::: Information supplied

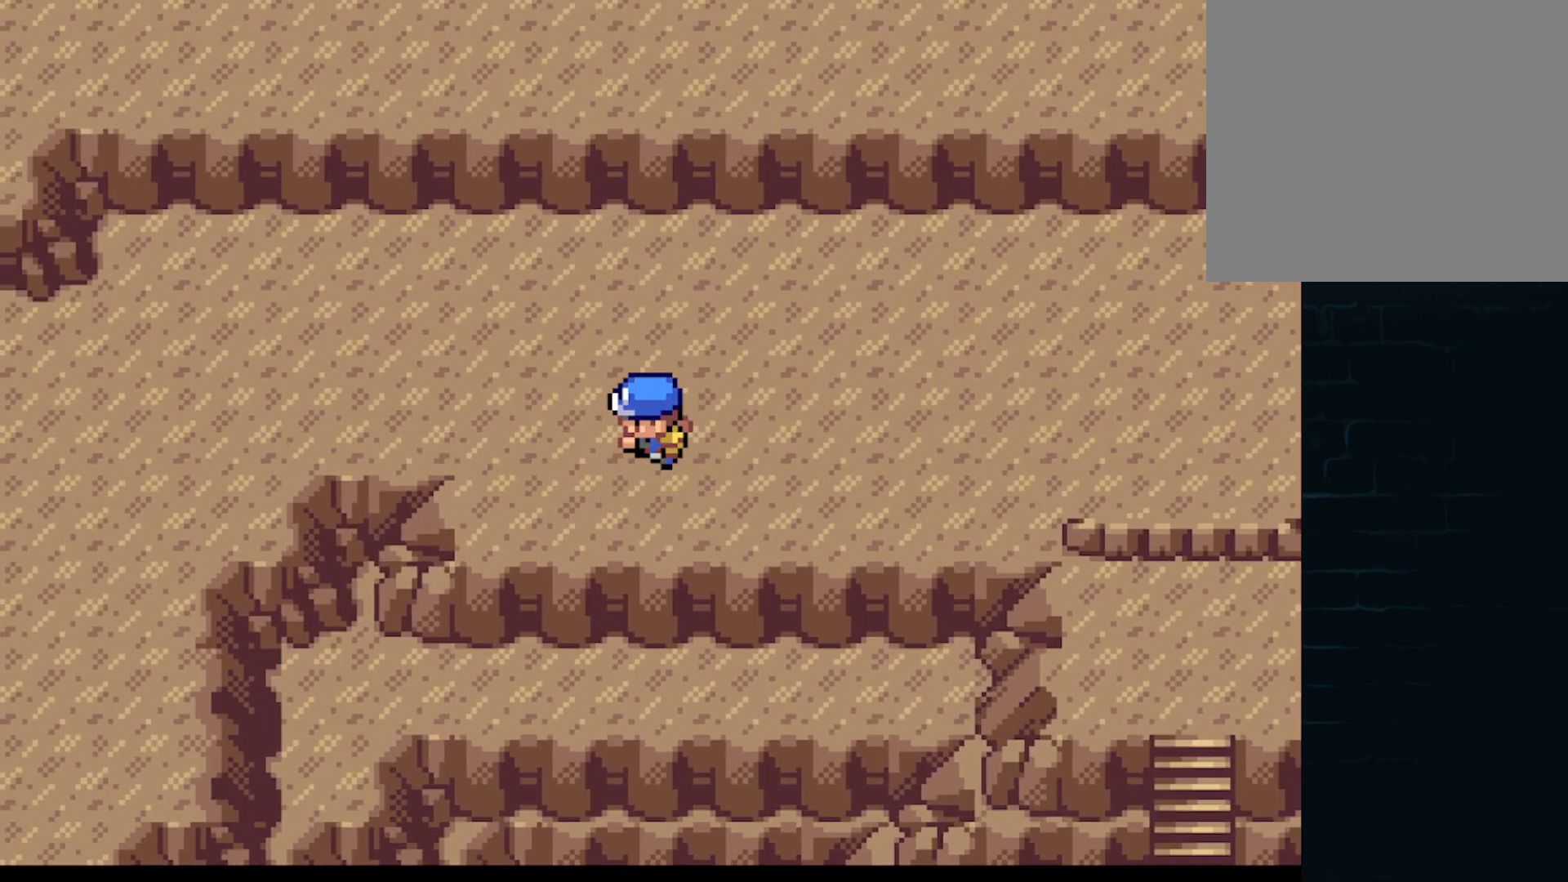
{"buttons": ["A", "DPAD_LEFT"], "left_stick": "center", "events": [[42, "DPAD_LEFT", "down"], [42, "DPAD_UP", "down"], [125, "DPAD_LEFT", "up"], [167, "DPAD_RIGHT", "down"], [167, "DPAD_UP", "up"], [292, "DPAD_DOWN", "down"], [417, "DPAD_RIGHT", "up"], [459, "DPAD_DOWN", "up"], [459, "DPAD_LEFT", "down"]]}
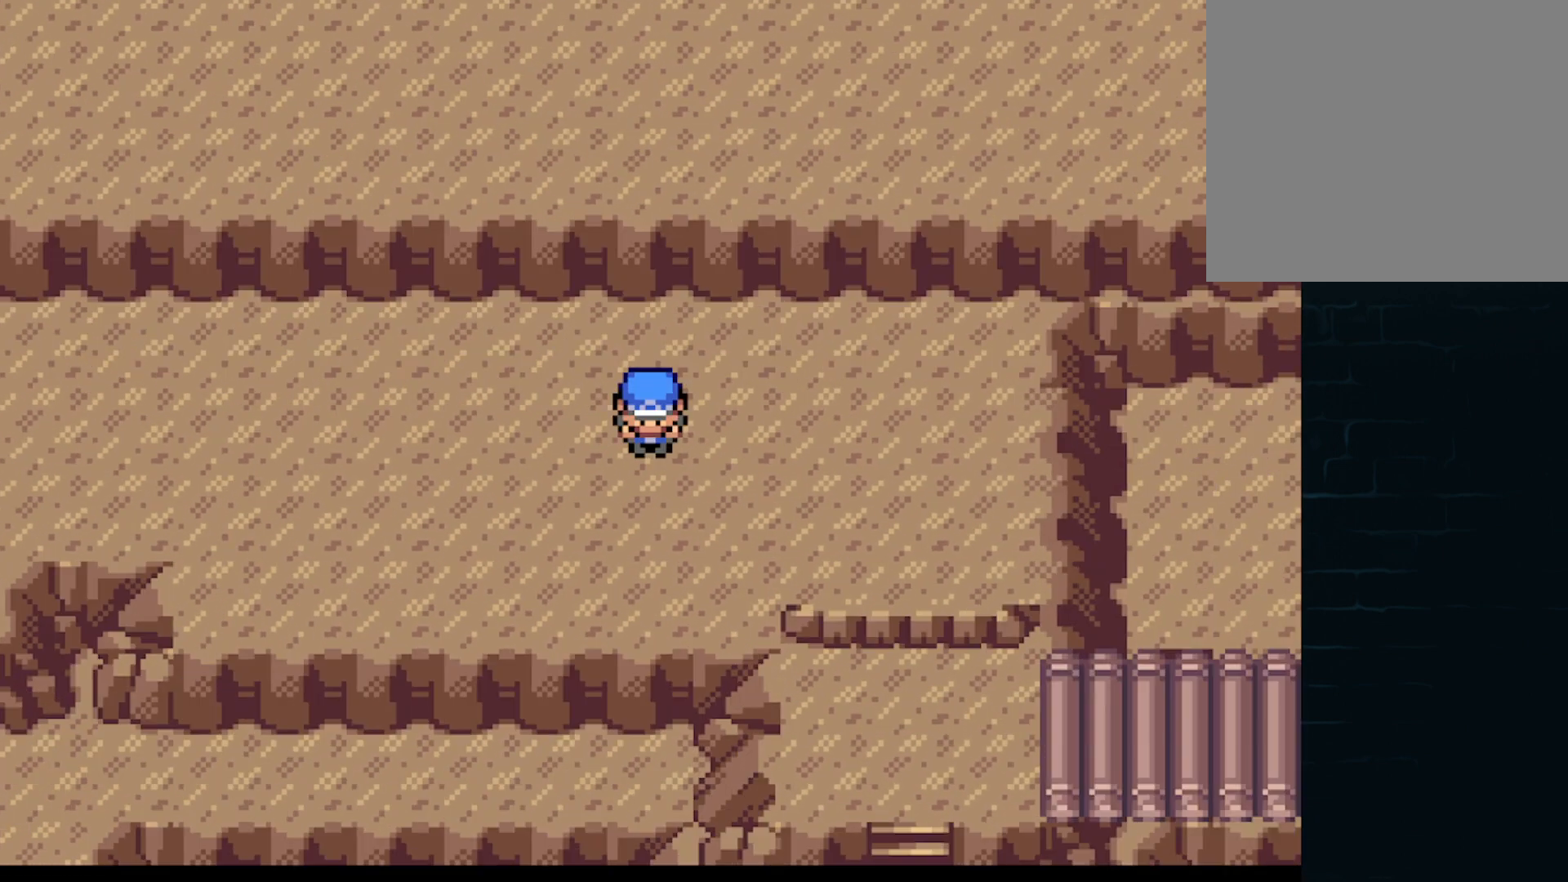
{"buttons": ["A", "DPAD_DOWN"], "left_stick": "center", "events": [[125, "DPAD_UP", "down"], [208, "DPAD_LEFT", "up"], [208, "DPAD_RIGHT", "down"], [250, "DPAD_UP", "up"], [375, "DPAD_DOWN", "down"], [459, "DPAD_RIGHT", "up"]]}
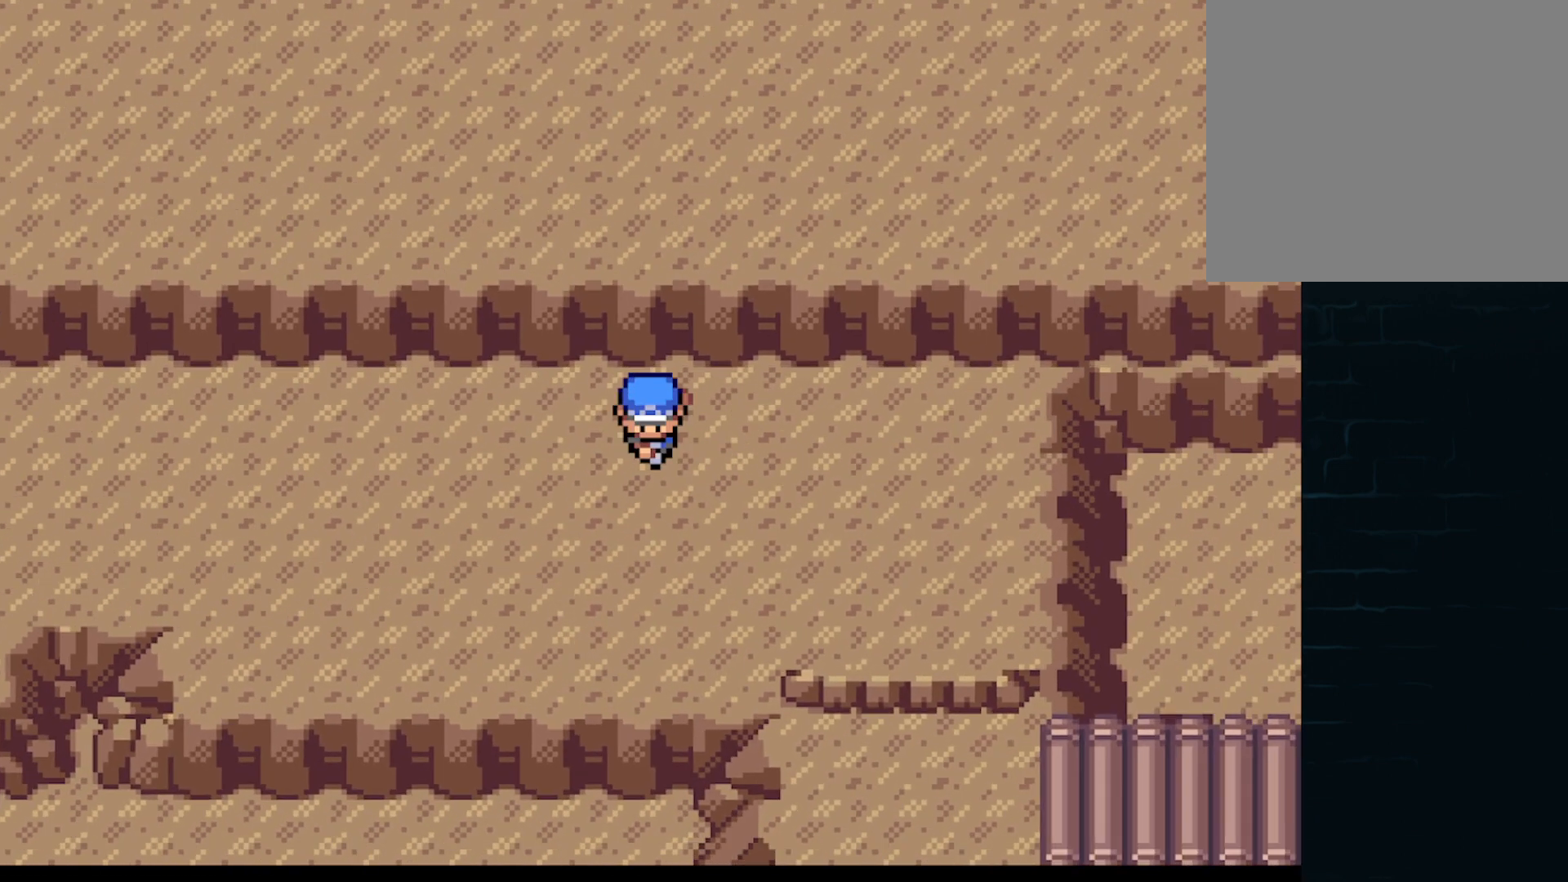
{"buttons": ["A", "DPAD_RIGHT"], "left_stick": "center", "events": [[42, "DPAD_LEFT", "down"], [84, "DPAD_DOWN", "up"], [251, "DPAD_LEFT", "up"], [251, "DPAD_UP", "down"], [292, "DPAD_RIGHT", "down"], [334, "DPAD_UP", "up"]]}
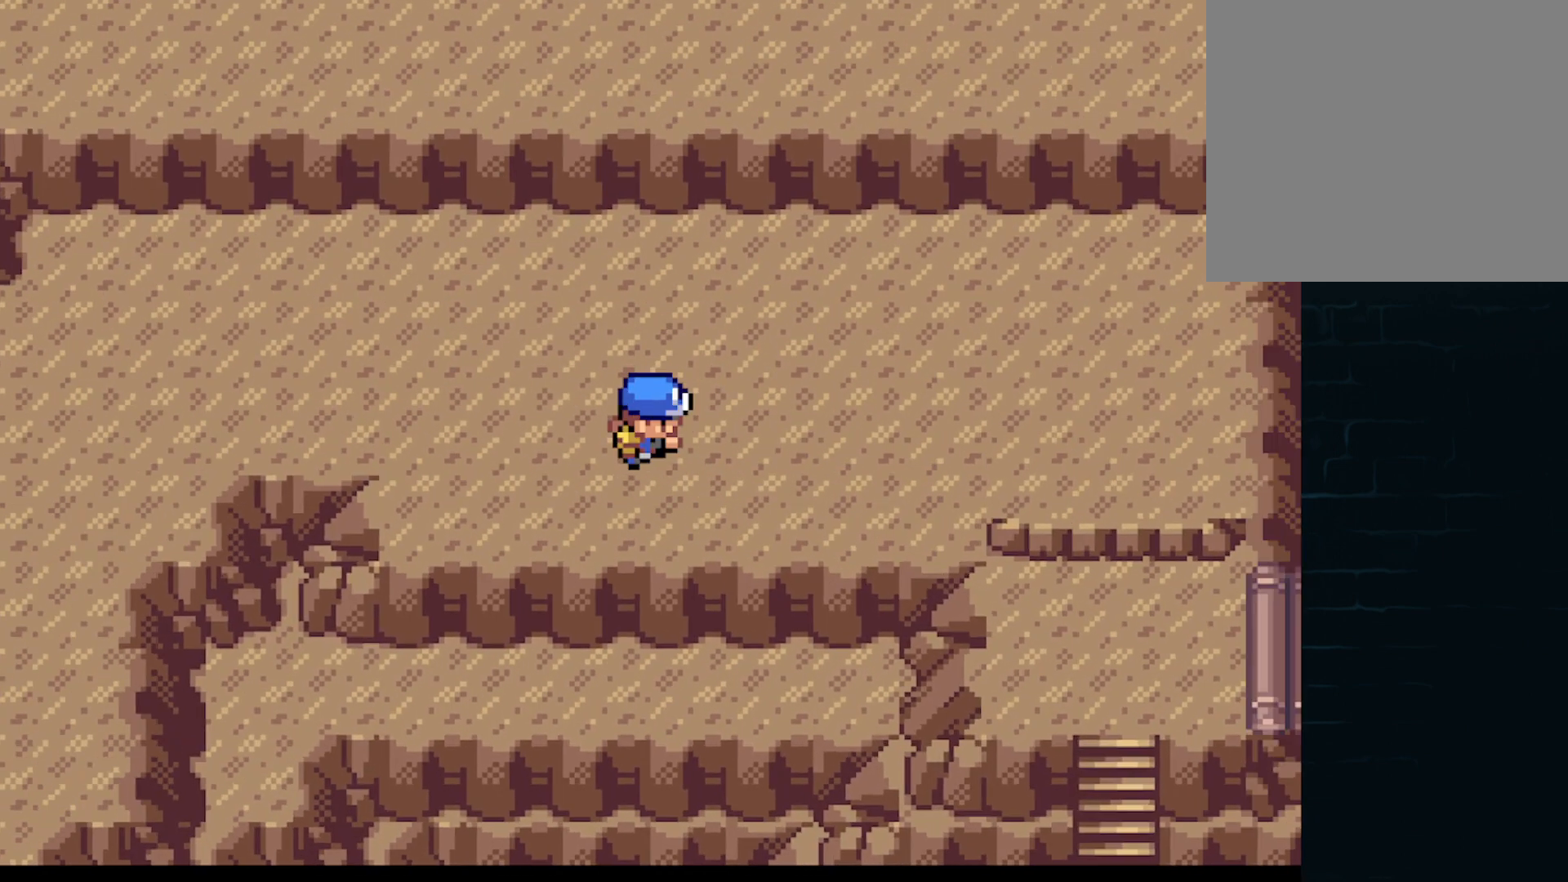
{"buttons": ["A", "DPAD_UP"], "left_stick": "center", "events": [[125, "DPAD_DOWN", "down"], [167, "DPAD_RIGHT", "up"], [250, "DPAD_LEFT", "down"], [292, "DPAD_DOWN", "up"], [417, "DPAD_UP", "down"], [459, "DPAD_LEFT", "up"]]}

::::::

** Exercise instructions **
Retype the data word for word, please, and keep the images out.

** Written answer **
{"buttons": ["A", "DPAD_LEFT"], "left_stick": "center", "events": [[42, "DPAD_LEFT", "down"], [42, "DPAD_UP", "down"], [125, "DPAD_LEFT", "up"], [167, "DPAD_RIGHT", "down"], [167, "DPAD_UP", "up"], [292, "DPAD_DOWN", "down"], [417, "DPAD_RIGHT", "up"], [459, "DPAD_DOWN", "up"], [459, "DPAD_LEFT", "down"]]}
{"buttons": ["A", "DPAD_DOWN"], "left_stick": "center", "events": [[125, "DPAD_UP", "down"], [208, "DPAD_LEFT", "up"], [208, "DPAD_RIGHT", "down"], [250, "DPAD_UP", "up"], [375, "DPAD_DOWN", "down"], [459, "DPAD_RIGHT", "up"]]}
{"buttons": ["A", "DPAD_RIGHT"], "left_stick": "center", "events": [[42, "DPAD_LEFT", "down"], [84, "DPAD_DOWN", "up"], [251, "DPAD_LEFT", "up"], [251, "DPAD_UP", "down"], [292, "DPAD_RIGHT", "down"], [334, "DPAD_UP", "up"]]}
{"buttons": ["A", "DPAD_UP"], "left_stick": "center", "events": [[125, "DPAD_DOWN", "down"], [167, "DPAD_RIGHT", "up"], [250, "DPAD_LEFT", "down"], [292, "DPAD_DOWN", "up"], [417, "DPAD_UP", "down"], [459, "DPAD_LEFT", "up"]]}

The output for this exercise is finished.